The Federal Reserve Board made five CRA evaluation ratings public during August. Four of the evaluations were rated "satisfactory." One evaluation received an "outstanding" rating, earned by VCC Bank, Richmond, Virginia.

09/09/2020

Hizballah supporters in Lebanon targeted

Treasury has reported that OFAC has sanctioned former Lebanese government ministers Yusuf Finyanus and Ali Hassan Khalil, who provided material support to Hizballah and engaged in corruption. The designations were made under the authority of Executive Order 13224, as amended.

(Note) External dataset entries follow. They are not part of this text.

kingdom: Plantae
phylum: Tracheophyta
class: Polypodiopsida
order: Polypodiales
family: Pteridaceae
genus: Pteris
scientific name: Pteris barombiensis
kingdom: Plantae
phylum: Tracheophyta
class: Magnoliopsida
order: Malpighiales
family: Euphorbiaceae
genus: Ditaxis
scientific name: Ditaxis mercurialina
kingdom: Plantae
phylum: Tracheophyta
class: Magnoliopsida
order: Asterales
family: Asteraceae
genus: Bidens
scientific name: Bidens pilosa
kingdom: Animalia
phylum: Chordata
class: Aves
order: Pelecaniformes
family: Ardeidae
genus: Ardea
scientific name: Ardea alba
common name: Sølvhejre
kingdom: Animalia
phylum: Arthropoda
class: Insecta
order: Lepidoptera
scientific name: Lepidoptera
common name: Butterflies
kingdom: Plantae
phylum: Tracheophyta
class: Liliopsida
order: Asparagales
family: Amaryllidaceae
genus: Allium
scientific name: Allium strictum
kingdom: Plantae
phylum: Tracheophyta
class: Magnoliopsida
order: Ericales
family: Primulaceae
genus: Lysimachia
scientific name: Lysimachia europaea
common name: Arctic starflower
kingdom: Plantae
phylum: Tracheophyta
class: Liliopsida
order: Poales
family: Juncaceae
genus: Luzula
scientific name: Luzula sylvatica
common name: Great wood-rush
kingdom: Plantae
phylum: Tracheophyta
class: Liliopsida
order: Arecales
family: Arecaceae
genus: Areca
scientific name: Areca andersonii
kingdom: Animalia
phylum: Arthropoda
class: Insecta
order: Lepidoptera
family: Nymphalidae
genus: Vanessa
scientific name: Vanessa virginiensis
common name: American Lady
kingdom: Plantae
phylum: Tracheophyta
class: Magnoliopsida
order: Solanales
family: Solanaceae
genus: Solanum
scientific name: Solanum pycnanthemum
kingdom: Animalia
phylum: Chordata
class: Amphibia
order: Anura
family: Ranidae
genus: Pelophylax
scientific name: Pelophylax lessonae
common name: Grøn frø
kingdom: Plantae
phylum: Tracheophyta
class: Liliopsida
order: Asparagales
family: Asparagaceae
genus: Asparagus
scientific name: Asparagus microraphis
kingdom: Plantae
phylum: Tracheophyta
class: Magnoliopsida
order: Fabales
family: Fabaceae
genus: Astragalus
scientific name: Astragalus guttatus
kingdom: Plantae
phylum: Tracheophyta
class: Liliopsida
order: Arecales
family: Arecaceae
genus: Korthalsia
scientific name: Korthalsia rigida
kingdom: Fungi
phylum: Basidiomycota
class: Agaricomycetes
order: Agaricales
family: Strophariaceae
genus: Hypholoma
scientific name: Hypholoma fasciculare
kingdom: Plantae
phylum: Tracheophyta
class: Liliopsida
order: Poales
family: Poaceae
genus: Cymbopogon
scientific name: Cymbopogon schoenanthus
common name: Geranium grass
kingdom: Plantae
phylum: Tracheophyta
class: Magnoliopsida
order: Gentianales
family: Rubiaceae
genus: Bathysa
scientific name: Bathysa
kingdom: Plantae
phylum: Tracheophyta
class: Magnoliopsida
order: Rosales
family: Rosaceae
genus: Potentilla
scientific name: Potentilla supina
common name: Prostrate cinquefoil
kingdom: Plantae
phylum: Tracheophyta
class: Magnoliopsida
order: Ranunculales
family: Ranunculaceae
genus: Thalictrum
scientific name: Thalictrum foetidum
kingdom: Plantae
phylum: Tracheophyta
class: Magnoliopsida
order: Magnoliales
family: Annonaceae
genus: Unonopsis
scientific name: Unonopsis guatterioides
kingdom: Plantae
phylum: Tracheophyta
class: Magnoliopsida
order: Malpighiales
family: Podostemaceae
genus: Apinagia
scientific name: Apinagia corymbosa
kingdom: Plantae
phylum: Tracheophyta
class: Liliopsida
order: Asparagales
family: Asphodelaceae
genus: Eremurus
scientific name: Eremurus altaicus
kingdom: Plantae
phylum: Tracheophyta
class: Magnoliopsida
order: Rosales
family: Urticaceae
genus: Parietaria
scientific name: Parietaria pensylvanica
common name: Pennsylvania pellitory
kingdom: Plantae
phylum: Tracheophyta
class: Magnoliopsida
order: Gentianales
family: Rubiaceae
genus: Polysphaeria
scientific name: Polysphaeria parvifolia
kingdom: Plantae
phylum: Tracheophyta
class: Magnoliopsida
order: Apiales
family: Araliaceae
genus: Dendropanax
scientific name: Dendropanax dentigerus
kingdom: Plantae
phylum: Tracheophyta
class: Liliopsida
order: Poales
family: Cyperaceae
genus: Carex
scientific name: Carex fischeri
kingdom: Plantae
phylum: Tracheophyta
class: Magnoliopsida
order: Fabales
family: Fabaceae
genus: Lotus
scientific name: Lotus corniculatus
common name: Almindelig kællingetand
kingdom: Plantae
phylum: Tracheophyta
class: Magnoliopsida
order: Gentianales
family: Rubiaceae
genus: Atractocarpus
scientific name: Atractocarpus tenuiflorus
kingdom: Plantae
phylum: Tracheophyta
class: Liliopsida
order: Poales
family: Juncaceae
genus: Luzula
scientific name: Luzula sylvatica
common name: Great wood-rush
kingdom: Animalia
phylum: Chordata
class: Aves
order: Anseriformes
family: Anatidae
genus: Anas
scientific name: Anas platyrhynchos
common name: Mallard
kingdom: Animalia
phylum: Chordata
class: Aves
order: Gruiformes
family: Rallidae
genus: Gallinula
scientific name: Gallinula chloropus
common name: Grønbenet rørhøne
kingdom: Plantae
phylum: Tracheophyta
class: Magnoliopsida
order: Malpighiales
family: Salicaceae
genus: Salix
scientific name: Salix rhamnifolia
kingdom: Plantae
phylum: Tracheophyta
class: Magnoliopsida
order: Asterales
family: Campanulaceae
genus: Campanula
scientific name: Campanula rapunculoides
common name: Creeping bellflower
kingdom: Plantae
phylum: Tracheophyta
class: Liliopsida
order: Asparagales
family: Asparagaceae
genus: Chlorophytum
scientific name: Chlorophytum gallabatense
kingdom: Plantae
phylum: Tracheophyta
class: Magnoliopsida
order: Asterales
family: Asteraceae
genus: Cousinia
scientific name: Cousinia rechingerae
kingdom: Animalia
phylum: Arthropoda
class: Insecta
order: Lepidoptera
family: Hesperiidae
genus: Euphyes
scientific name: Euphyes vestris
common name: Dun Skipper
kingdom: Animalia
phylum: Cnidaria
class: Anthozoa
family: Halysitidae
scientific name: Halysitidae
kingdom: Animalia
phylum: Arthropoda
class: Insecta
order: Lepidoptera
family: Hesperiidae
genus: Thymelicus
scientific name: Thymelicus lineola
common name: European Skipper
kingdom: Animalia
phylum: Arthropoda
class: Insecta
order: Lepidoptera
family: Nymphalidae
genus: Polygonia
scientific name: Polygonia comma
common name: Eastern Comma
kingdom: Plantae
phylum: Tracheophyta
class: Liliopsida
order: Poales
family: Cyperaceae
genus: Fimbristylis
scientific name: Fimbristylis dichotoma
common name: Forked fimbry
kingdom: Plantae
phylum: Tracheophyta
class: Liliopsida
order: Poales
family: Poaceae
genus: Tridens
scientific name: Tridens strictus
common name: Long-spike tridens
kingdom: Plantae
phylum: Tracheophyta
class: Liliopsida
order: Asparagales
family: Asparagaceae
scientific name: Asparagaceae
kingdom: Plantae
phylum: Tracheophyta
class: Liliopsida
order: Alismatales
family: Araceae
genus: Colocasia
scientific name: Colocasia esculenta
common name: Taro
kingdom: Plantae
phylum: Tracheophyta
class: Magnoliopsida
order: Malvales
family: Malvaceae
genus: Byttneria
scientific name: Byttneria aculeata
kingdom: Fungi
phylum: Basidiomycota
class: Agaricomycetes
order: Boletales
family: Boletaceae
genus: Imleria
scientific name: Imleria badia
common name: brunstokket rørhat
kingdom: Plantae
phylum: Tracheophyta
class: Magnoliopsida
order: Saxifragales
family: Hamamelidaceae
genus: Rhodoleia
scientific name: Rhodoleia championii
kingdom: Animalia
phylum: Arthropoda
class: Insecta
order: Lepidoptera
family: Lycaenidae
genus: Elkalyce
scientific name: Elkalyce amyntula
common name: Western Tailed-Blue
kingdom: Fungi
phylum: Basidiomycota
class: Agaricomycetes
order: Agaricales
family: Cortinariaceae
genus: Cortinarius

OFAC also updated an SDN listing. For identity information on the two new designees and the updated listing, see BankersOnline's OFAC Update.

09/09/2020

FDIC releases CRA evaluation ratings

The FDIC has issued a list of state nonmember banks recently evaluated for compliance with the Community Reinvestment Act. The list covers evaluation ratings that the FDIC assigned to institutions in June 2020. Of the 76 banks listed, 70 receive a "satisfactory" rating, and three were rated "needs to improve." Our congratulations to three banks who received "outstanding" ratings:

09/08/2020

FTC settlement shutters auto dealer group

The Federal Trade Commission has announced a group of auto dealerships in Arizona and New Mexico must cease business operations as part of a court -approved settlement resolving FTC charges that the dealerships deceived consumers and falsified information on vehicle financing applications. In a case filed in 2018, the FTC alleged that Tate’s Auto Center of Winslow, Inc.; Tate’s Automotive, Inc.; Tate Ford-Lincoln-Mercury, Inc. (doing business as Tate’s Auto Center); Tate’s Auto Center of Gallup, Inc.; and Richard Berry, an officer of the dealerships, falsified consumers’ income and down payment information on vehicle financing applications and misrepresented important financial terms in vehicle advertisements. The case continues against Berry and relief defendant Linda Tate.